#### DOCUMENT SECTION:
........

# Early Xmas Gift (PICS)



## Timberlake2006 (Sep 8, 2006)

Well I just open these guys, and I have been looking around, and from what my eyes can tell, they look pretty legit(its a bit harder to tell with 5-packs) but you guy's expert opinions are very appreciated.... so real or fake











Sry about glare on some pics, let me know if you guys need any other pics or anything to help with comfirming authenticity, thanks dudes(and ladies).

Also they are from canada, and bought by someone fairly confident in their authenticity (an avid smoker himself), although from past post we know that doesnt mean much.


----------



## 68TriShield (May 15, 2006)

Nice gift! Enjoy them...


----------



## fireman43 (Oct 15, 2006)

Very nice!! I'm not sure to their authenticity, but they do look nice none the less. I'm sure some of the more knowledgable Gorillas can tell you without a doubt whether they are real or not. Enjoy em!


----------



## Old Sailor (Jul 27, 2006)

Look good to me, I have seen them in a ISOM B&M near me, enjoy.


----------



## RJT (Feb 12, 2005)

Hmmmmmm???????? Not sure about these??? Something just dont look right with these. I have not gotten many of the five packs but something tells me that these might have some problems. Maybe not, I will let some other look before I say to much.


----------



## Airborne RU (Oct 7, 2006)

By no means am I an expert but they look fine to me. The sub boxes look consistant with each other.


----------



## moki (Jan 12, 2004)

RJT said:


> Hmmmmmm???????? Not sure about these??? Something just dont look right with these. I have not gotten many of the five packs but something tells me that these might have some problems. Maybe not, I will let some other look before I say to much.


I've never heard of "Millennium" packaged Cohiba Lanceros... I'd be happy to be corrected otherwise, but I would assume these are fake.



> Also they are from canada, and bought by someone fairly confident in their authenticity (an avid smoker himself), although from past post we know that doesnt mean much.


There are *plenty* of fake Cuban cigars in Canada.


----------



## mike32312 (Jan 26, 2006)

........

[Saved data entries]
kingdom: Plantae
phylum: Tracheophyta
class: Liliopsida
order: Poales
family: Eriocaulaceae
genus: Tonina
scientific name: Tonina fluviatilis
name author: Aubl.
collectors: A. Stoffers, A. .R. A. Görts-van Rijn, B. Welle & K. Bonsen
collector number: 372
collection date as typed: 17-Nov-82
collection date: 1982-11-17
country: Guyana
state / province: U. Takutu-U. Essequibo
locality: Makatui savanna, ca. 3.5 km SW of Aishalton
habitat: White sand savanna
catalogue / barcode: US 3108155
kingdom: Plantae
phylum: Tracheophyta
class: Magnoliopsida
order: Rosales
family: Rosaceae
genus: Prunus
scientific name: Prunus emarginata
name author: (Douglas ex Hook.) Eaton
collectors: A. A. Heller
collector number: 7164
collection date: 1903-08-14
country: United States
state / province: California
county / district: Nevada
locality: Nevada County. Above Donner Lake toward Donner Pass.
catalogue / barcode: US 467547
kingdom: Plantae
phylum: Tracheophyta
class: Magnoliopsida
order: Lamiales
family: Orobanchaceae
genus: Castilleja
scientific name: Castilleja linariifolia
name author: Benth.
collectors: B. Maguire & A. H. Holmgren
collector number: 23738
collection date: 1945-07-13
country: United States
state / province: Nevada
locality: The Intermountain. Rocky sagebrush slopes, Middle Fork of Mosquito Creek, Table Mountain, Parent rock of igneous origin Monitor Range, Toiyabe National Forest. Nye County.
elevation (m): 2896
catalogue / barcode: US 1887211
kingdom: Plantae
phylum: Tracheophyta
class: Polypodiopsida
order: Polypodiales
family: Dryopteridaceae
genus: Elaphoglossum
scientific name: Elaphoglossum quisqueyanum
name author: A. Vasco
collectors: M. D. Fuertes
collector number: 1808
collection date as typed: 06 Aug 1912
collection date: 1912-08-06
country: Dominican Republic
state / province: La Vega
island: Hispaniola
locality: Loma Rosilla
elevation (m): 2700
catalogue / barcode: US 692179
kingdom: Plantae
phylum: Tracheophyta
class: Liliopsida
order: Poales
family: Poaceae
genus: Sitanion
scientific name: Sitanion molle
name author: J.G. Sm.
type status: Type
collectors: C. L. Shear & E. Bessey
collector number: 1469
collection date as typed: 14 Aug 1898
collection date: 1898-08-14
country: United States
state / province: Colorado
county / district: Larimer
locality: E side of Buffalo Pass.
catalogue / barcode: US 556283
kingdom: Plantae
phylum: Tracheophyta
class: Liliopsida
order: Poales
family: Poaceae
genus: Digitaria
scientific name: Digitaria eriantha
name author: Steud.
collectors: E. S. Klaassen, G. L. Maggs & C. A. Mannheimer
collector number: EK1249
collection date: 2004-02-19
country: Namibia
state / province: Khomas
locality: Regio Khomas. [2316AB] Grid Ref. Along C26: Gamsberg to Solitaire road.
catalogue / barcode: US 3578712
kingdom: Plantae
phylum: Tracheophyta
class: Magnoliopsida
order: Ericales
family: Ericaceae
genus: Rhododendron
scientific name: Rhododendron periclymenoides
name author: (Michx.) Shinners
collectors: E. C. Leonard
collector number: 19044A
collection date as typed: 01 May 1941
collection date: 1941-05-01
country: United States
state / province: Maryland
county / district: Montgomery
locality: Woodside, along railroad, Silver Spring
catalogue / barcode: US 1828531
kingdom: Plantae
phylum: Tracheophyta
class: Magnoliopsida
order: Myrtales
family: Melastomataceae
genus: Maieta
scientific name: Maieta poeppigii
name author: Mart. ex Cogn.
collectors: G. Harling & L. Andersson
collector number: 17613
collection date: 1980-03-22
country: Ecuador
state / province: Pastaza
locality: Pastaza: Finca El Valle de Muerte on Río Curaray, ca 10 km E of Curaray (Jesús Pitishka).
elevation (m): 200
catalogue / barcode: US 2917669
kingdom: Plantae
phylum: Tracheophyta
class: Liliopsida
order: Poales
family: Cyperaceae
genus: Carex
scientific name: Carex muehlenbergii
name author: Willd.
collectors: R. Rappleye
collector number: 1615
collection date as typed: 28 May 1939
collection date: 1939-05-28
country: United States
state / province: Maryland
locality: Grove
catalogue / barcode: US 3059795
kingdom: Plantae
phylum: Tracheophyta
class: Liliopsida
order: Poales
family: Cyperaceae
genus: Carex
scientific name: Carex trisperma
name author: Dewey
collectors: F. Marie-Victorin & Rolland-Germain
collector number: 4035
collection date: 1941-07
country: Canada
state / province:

........

#### TASKS FOR THIS EXERCISE:
1: In the forum thread about the cigar gift, rewrite the paragraph beginning "Very nice!! I'm not sure to their authenticity" as a short list that keeps its main points.
2: Carry the forum thread about the cigar gift on from its final line by writing the next part.

#### THE ANSWERS:
1:
- The cigars look very nice.
- The writer is unsure whether they are authentic.
- More knowledgeable Gorillas should be able to say for certain whether they are real.
- The writer hopes the poster enjoys them.

2:
Either way they look good bud. Smoke it. You might like it regardless. Merry Christmas. And remember it's the thought from the giver that counts. :w


----------



## RJT (Feb 12, 2005)

moki said:


> I've never heard of "Millennium" packaged Cohiba Lanceros... I'd be happy to be corrected otherwise, but I would assume these are fake.
> 
> There are *plenty* of fake Cuban cigars in Canada.


That was the first thing that jumped out at me. If you look at the cigars themselves they dont look right either. The wrapper leaves look pretty veiny. I want go into all the other things that I dont think look right either. I will just say they JDLR (just dont look right) Thanks for the help Moki. RJT


----------



## Timberlake2006 (Sep 8, 2006)

moki said:


> I've never heard of "Millennium" packaged Cohiba Lanceros... I'd be happy to be corrected otherwise, but I would assume these are fake.
> 
> There are *plenty* of fake Cuban cigars in Canada.


The only reason I mentioned that they were from canada was becuase of the canada sticker on them, anyone who is getting ISOM's should know there is fake cubans anywhere there are real ones.


----------



## moki (Jan 12, 2004)

Timberlake2006 said:


> The only reason I mentioned that they were from canada was becuase of the canada sticker on them, anyone who is getting ISOM's should know there is fake cubans anywhere there are real ones.


Roger that. Well, I think the gift was very well intentioned, but...


----------



## Timberlake2006 (Sep 8, 2006)

Yeah, I lit one up today just a few minutes ago and it just didnt seem to be of the quality that ISOM's should be, tight, almost plugged draw, I also think it may have been underhumidified before it was given to me.

Also it seems like there are a huge amount of people that for some reason, just dont want to go to a La Casa Del Habano, when I suggested ISOM's as a gift to my parents, I went to great lengths to try to make them understand that the one way to truely be sure of the authenticity would be to get it from a LCDH, but even though I practically lectured them and told them it might as well be a waste of their money to get them elsewhere, I think that these were purchased elsewhere.

Im very greatful from the present I received, I just wish my advice had been followed.

Now the tough decision, whether or not I should tell the person who bought them that there is a good chance that they are fake, im pretty sure that he smokes cigars from the same source quite regularly.


----------



## Barcochris (Aug 16, 2006)

Timberlake2006 said:


> Now the tough decision, whether or not I should tell the person who bought them that there is a good chance that they are fake, im pretty sure that he smokes cigars from the same source quite regularly.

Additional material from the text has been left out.